Blockchain deployments for cross-border settlement transactions could save banks $27 billion by the end of 2030, according to a new study.
Juniper Research found that banks would be able to reduce costs by more than 11% per on-chain transaction.
The research did caution that the need to parallel-run blockchain-based services with legacy systems would mean that savings would not be realised for several years after initial deployment. Juniper Research said therefore the annual cost reductions would not reach $1 billion per annum until 2024.
Settlement has arisen as one of the prime benefactors of blockchain technology with cost savings widely discussed as a benefit. Speed could also be improved using ledger technology, however this has split opinions as to whether shorter settlement times are needed.
Earlier this year a Canadian-led consortium has successfully demonstrated the instantaneous clearing and settlement of securities using distributed ledger technology (DLT).
Payments Canada, the Bank of Canada, TMX Group, Accenture and R3 made up the group which concluded that instantaneous equity settlement through distributed ledger technology is “feasible” in what could be a landmark moment for the securities services industry.
Elsewhere, blockchain start-up Paxos successfully raised $65 million from a series B round of funding in June, as it looks to accelerate the pace to build a new settlement platform for financial institutions.

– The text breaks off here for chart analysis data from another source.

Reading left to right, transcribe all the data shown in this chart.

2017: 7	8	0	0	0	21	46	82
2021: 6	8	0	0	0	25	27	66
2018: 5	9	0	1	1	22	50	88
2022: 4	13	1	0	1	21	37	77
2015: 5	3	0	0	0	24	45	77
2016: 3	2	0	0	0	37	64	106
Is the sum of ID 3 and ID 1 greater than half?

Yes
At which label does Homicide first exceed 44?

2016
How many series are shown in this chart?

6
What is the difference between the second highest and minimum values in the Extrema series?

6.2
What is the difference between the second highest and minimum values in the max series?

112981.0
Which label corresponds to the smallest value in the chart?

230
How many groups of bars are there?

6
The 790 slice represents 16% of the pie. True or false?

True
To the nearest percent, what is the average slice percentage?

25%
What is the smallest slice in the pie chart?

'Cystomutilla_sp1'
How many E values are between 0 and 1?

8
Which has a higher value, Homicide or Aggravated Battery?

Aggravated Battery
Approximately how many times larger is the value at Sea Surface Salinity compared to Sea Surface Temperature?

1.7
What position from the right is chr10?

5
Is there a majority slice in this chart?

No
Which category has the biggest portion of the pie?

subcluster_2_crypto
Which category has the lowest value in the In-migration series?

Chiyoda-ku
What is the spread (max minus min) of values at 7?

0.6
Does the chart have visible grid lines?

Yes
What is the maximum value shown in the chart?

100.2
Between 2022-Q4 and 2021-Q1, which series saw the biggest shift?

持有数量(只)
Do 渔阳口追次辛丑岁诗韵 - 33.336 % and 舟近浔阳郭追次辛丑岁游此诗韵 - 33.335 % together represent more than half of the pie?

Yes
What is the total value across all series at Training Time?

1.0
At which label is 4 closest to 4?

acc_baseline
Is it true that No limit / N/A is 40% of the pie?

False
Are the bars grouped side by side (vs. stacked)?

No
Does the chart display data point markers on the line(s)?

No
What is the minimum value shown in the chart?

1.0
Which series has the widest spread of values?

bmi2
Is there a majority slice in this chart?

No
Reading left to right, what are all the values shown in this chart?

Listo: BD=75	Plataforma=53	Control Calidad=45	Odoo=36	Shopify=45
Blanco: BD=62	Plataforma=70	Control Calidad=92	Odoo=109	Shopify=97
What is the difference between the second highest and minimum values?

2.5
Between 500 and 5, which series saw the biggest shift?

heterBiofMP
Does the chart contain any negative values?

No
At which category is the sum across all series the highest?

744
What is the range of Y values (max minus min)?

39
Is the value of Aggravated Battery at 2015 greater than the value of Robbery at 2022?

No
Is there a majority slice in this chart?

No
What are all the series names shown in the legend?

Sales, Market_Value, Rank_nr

Opinions vary on how the technology should be used for settlement. A report produced by the Financial Industry Regulatory Authority (FINRA) in the US in 2017 indicated that difficulties may arise with the application of DLT to settlement.
The report suggested that under a DLT-based infrastructure, clearing and settlement of securities transactions may occur outside of traditional infrastructure leading to a potentially unclear distinction between trade execution and settlement.